Top of DATA FOR THIS TASK

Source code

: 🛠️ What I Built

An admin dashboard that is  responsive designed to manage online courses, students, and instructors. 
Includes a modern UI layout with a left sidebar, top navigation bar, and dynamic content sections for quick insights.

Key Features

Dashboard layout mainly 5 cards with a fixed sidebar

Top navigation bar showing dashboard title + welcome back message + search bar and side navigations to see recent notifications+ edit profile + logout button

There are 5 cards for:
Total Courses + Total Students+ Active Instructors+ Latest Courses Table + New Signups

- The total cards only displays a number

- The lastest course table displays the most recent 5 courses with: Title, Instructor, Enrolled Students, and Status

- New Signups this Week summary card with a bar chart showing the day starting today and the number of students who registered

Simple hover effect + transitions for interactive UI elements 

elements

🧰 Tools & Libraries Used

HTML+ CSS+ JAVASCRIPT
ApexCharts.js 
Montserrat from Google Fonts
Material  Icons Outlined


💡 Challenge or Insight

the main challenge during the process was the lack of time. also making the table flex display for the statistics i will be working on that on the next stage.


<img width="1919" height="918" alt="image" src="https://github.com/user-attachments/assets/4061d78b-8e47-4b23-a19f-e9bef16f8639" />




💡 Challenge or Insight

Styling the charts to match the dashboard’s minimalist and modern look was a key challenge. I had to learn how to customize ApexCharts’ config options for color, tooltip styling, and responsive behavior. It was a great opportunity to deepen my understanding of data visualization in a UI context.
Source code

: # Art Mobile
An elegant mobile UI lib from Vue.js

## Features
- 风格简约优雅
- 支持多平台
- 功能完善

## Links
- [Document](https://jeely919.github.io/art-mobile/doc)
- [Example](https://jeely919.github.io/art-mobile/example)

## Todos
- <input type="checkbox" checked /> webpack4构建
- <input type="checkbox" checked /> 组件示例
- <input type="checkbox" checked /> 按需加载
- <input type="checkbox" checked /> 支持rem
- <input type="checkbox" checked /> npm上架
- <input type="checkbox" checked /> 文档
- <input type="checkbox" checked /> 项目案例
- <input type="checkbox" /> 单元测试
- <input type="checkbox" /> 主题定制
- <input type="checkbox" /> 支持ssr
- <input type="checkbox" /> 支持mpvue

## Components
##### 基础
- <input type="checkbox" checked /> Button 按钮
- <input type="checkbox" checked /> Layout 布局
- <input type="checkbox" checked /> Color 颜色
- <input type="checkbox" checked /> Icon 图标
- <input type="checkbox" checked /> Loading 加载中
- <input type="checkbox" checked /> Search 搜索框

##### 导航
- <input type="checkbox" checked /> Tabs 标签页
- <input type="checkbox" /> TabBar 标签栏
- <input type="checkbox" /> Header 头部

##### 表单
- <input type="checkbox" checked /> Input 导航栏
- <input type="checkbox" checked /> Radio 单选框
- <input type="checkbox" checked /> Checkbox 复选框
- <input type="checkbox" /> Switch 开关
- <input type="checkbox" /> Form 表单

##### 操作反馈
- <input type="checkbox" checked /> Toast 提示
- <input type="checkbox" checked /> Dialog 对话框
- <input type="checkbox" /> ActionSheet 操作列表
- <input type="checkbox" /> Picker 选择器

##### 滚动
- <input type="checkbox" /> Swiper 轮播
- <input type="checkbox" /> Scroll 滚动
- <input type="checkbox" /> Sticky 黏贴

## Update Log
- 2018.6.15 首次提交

Bottom of DATA FOR THIS TASK

# WHAT IS BEING ASKED:
Copy every one of the lines above, character for character.

# SOLVED PROBLEM:
Source code

: 🛠️ What I Built

An admin dashboard that is  responsive designed to manage online courses, students, and instructors. 
Includes a modern UI layout with a left sidebar, top navigation bar, and dynamic content sections for quick insights.

Key Features

Dashboard layout mainly 5 cards with a fixed sidebar

Top navigation bar showing dashboard title + welcome back message + search bar and side navigations to see recent notifications+ edit profile + logout button

There are 5 cards for:
Total Courses + Total Students+ Active Instructors+ Latest Courses Table + New Signups

- The total cards only displays a number

- The lastest course table displays the most recent 5 courses with: Title, Instructor, Enrolled Students, and Status

- New Signups this Week summary card with a bar chart showing the day starting today and the number of students who registered

Simple hover effect + transitions for interactive UI elements 

elements

🧰 Tools & Libraries Used

HTML+ CSS+ JAVASCRIPT
ApexCharts.js 
Montserrat from Google Fonts
Material  Icons Outlined


💡 Challenge or Insight

the main challenge during the process was the lack of time. also making the table flex display for the statistics i will be working on that on the next stage.


<img width="1919" height="918" alt="image" src="https://github.com/user-attachments/assets/4061d78b-8e47-4b23-a19f-e9bef16f8639" />




💡 Challenge or Insight

Styling the charts to match the dashboard’s minimalist and modern look was a key challenge. I had to learn how to customize ApexCharts’ config options for color, tooltip styling, and responsive behavior. It was a great opportunity to deepen my understanding of data visualization in a UI context.
Source code

: # Art Mobile
An elegant mobile UI lib from Vue.js

## Features
- 风格简约优雅
- 支持多平台
- 功能完善

## Links
- [Document](https://jeely919.github.io/art-mobile/doc)
- [Example](https://jeely919.github.io/art-mobile/example)

## Todos
- <input type="checkbox" checked /> webpack4构建
- <input type="checkbox" checked /> 组件示例
- <input type="checkbox" checked /> 按需加载
- <input type="checkbox" checked /> 支持rem
- <input type="checkbox" checked /> npm上架
- <input type="checkbox" checked /> 文档
- <input type="checkbox" checked /> 项目案例
- <input type="checkbox" /> 单元测试
- <input type="checkbox" /> 主题定制
- <input type="checkbox" /> 支持ssr
- <input type="checkbox" /> 支持mpvue

## Components
##### 基础
- <input type="checkbox" checked /> Button 按钮
- <input type="checkbox" checked /> Layout 布局
- <input type="checkbox" checked /> Color 颜色
- <input type="checkbox" checked /> Icon 图标
- <input type="checkbox" checked /> Loading 加载中
- <input type="checkbox" checked /> Search 搜索框

##### 导航
- <input type="checkbox" checked /> Tabs 标签页
- <input type="checkbox" /> TabBar 标签栏
- <input type="checkbox" /> Header 头部

##### 表单
- <input type="checkbox" checked /> Input 导航栏
- <input type="checkbox" checked /> Radio 单选框
- <input type="checkbox" checked /> Checkbox 复选框
- <input type="checkbox" /> Switch 开关
- <input type="checkbox" /> Form 表单

##### 操作反馈
- <input type="checkbox" checked /> Toast 提示
- <input type="checkbox" checked /> Dialog 对话框
- <input type="checkbox" /> ActionSheet 操作列表
- <input type="checkbox" /> Picker 选择器

##### 滚动
- <input type="checkbox" /> Swiper 轮播
- <input type="checkbox" /> Scroll 滚动
- <input type="checkbox" /> Sticky 黏贴

## Update Log
- 2018.6.15 首次提交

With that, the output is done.